Get the latest updates as we post them — right on your browser

. Last Updated: 07/27/2016

Sonic Offers Moscow 3rd Roaming Option

Moscow's third GSM mobile operator, Sonic Duo, was finally working Thursday -- but only for subscribers of companies in other regions and countries.

After Sonic closed a roaming agreement with St. Petersburg's Northwest GSM, Russia's third-largest operator, mobile users from elsewhere have another roaming choice when they travel to the capital city.

"Sonic Duo is starting to provide services to guest subscribers in the Moscow region on an experimental-commercial basis," said Sonic Duo general director Alexander Yesikov in a statement.

The agreement means NWGSM customers will pay much less when traveling south, while Mobile TeleSystems and Vimpelcom, both Moscow-based, could experience a loss in potential revenues.

Subscribers of regional companies that are part of Megafon, a conglomerate of GSM operators that was created in August and includes Sonic Duo, will also pay less in Moscow because of inter-network roaming agreements.

Before, during peak hours NWGSM subscribers using MTS roaming paid $1.32 to call their home region and 71 cents for local calls; Beeline roaming was $1.55 to call home and 57 cents for local calls. New tariffs are 53 cents to call home and 40 cents for incoming and local calls.

"NWGSM is the most important roaming partner for both MTS and Vimpelcom," said Andrei Braginsky, analyst at Renaissance Capital.

He estimated that both companies will lose a potential $4 million in annual revenues, which would account for less than 1 percent of total revenues.

St. Petersburg holding Telecominvest owns 31 percent of the Megafon project, with other stakes belonging to Finnish Sonera, Swedish Telia and CT-Mobile in Moscow, which previously controlled Sonic Duo.

Sonic Duo received a GSM license from the Communications Ministry over a year ago and had planned to launch by mid-2001. The date has been pushed back to the latter part of this year, and both analysts and operators don't expect the company to make a huge dent on the Moscow market in the first few months.

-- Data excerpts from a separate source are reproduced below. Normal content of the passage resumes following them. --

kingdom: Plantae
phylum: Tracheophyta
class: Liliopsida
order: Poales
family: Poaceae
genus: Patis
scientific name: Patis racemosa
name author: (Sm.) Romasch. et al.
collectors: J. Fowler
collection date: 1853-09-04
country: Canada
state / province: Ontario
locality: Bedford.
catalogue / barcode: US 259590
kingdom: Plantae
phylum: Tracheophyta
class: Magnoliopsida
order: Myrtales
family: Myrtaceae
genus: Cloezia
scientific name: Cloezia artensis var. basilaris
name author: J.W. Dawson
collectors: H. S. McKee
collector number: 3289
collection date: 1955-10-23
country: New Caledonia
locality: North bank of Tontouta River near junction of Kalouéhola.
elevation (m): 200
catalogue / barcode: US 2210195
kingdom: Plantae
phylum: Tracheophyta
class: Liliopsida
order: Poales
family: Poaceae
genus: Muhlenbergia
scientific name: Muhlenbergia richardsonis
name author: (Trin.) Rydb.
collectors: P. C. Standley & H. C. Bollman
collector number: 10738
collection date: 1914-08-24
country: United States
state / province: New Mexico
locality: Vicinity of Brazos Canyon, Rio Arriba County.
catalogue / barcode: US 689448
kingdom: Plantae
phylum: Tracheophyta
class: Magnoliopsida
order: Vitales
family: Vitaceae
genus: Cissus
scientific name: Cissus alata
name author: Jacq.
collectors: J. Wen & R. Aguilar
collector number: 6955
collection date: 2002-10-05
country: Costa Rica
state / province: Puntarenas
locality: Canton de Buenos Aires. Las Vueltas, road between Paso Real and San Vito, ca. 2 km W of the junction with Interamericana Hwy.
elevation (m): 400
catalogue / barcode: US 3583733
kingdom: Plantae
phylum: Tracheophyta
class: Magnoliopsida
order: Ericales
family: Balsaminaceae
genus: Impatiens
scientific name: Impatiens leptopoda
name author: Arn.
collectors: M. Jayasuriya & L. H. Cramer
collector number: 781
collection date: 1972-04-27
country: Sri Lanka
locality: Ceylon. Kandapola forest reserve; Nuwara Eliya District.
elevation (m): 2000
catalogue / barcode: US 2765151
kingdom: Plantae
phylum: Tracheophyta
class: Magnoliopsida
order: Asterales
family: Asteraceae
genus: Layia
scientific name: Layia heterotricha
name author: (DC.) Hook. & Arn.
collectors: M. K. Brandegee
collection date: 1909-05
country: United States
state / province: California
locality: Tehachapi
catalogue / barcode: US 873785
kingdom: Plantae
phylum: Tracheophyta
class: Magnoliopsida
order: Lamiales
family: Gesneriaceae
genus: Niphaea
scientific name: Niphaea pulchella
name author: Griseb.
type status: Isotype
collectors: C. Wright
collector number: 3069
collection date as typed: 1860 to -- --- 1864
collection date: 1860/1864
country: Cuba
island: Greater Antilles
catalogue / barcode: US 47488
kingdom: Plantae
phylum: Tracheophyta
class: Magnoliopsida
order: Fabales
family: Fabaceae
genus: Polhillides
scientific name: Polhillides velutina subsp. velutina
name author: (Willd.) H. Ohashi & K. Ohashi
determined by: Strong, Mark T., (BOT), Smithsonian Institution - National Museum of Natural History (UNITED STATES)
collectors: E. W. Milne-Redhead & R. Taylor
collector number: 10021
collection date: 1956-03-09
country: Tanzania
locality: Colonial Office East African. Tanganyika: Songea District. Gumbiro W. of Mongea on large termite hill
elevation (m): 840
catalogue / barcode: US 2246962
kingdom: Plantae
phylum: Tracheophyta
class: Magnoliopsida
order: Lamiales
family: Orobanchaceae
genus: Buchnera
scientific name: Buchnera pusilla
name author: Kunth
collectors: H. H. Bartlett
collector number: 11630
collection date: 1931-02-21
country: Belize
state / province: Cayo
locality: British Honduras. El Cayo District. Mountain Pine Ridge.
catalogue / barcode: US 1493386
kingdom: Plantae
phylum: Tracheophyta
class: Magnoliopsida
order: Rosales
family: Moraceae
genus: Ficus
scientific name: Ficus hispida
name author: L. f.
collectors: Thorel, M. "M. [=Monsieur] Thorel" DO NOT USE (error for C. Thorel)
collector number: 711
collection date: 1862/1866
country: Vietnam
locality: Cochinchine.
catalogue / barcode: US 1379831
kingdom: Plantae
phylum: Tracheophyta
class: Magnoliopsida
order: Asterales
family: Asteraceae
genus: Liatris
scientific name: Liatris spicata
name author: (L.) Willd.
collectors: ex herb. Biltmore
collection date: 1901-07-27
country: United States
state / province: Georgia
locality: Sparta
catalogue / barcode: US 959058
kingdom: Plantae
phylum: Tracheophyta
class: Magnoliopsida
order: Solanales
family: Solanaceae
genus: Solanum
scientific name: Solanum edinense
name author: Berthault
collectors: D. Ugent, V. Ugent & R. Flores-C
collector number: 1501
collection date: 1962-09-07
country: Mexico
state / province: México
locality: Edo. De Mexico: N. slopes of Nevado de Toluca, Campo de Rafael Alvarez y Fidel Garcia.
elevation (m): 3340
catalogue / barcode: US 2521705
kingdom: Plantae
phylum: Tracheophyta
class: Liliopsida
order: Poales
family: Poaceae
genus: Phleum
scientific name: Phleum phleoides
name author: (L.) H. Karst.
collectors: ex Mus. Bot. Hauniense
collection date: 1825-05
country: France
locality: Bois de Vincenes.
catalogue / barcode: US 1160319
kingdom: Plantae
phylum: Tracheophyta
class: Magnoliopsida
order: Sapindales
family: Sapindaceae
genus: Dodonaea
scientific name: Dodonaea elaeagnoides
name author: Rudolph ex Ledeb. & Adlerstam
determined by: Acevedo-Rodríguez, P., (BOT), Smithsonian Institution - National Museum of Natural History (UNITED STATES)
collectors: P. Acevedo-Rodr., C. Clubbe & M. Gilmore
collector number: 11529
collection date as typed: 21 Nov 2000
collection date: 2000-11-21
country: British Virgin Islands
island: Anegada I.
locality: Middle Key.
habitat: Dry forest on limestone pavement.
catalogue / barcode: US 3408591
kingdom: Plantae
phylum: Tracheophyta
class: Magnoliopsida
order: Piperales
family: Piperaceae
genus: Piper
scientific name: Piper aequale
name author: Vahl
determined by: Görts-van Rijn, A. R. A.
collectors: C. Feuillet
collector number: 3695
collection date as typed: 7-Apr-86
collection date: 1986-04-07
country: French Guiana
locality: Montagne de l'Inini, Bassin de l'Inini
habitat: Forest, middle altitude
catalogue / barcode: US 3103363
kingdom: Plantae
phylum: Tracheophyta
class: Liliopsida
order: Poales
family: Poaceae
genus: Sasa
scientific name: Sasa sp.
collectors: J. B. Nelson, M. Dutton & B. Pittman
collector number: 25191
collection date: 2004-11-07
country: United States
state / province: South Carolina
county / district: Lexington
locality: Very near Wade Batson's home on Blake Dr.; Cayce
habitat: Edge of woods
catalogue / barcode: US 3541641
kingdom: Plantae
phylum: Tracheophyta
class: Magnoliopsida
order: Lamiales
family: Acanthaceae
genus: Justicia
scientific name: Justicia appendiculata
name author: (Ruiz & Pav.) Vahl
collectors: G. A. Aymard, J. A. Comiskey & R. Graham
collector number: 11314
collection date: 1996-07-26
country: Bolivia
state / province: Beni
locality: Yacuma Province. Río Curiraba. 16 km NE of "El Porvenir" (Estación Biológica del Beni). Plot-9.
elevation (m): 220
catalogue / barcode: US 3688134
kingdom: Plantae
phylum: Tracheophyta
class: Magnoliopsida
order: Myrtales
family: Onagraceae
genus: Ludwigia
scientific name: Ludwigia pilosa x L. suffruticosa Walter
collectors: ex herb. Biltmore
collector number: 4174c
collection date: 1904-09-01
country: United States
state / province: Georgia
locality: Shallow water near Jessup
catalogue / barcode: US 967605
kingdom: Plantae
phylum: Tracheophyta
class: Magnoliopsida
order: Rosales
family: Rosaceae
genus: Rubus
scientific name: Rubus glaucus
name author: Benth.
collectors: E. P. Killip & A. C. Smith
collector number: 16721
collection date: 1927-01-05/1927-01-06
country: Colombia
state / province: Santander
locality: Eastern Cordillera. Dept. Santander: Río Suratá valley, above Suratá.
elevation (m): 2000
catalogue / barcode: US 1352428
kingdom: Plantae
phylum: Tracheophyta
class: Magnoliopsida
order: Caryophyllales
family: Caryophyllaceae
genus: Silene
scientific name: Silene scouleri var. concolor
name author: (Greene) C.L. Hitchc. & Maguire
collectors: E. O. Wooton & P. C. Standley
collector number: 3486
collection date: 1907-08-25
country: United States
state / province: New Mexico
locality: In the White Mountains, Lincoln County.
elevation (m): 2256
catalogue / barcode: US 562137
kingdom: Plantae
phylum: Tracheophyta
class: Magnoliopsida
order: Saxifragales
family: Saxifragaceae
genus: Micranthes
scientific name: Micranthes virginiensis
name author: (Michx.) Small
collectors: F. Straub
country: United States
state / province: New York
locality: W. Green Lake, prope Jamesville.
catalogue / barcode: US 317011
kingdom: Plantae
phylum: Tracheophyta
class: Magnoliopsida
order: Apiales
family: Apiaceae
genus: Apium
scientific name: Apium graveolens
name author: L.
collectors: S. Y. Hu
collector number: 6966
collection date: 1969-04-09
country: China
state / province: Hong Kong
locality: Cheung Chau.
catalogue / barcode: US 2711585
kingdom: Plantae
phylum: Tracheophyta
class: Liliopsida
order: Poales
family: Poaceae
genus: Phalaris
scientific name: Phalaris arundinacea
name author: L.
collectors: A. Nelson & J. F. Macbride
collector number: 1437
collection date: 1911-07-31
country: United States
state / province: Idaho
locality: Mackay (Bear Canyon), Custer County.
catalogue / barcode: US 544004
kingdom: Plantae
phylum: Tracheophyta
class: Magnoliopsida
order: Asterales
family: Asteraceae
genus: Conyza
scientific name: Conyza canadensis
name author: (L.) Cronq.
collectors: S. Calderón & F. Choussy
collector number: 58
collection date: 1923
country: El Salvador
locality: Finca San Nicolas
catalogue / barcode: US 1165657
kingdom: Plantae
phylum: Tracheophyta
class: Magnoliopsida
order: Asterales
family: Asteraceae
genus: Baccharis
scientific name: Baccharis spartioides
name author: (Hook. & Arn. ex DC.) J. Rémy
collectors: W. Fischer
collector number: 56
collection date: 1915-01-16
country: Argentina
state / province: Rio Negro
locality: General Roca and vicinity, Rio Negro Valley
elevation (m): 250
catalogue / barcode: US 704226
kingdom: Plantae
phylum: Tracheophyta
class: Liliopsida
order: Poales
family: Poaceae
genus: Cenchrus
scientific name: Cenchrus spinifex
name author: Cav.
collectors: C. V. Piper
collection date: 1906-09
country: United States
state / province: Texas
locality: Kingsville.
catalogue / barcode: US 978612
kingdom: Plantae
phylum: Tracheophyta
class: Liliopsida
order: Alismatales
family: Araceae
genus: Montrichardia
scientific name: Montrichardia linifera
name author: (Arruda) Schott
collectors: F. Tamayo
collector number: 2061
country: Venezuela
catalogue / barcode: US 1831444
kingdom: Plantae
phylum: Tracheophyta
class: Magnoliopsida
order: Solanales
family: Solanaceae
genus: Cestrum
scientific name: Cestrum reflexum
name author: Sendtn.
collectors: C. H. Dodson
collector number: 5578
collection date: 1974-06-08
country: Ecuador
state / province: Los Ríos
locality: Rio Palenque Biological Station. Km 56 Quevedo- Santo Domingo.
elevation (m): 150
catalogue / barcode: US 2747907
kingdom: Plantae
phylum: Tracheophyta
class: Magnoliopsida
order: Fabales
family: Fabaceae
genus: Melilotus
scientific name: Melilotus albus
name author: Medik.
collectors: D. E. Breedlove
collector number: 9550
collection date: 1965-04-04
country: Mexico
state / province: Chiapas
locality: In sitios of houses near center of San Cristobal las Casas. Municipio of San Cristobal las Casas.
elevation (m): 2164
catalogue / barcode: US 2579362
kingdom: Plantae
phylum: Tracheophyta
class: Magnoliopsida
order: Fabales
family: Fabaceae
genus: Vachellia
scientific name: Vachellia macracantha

"This new network in the first year or two will not have as good coverage as other operators," said MTS marketing director Igor Timofeyev in Profile magazine. It "will be intended in the first place not even for its own subscribers, but for roamers."

J'son and Partners consultancy forecasted that Sonic Duo would pick up 20,000 subscribers by the end of the year. MTS should have around 2.3 million subscribers by the end of the year and Vimpelcom 1.5 million, according to J'son and Partners.

Other Russian operators are aiming to create inter-network roaming, so their subscribers don't bleed rubles when they travel afar. MTS and Vimpelcom are both in the process of stretching more aggressively into the regions by opening up branches there.

"Inter-network roaming -- that's what it's all about nowadays. One of the main ideas behind setting up operations throughout the whole country is to introduce reduced roaming rates," said Anton Pogrebinsky of J'son and Partners.

Nevertheless, the NWGSM signal in Moscow did not cover the whole city Thursday, according to Beeline and MTS subscribers in the center.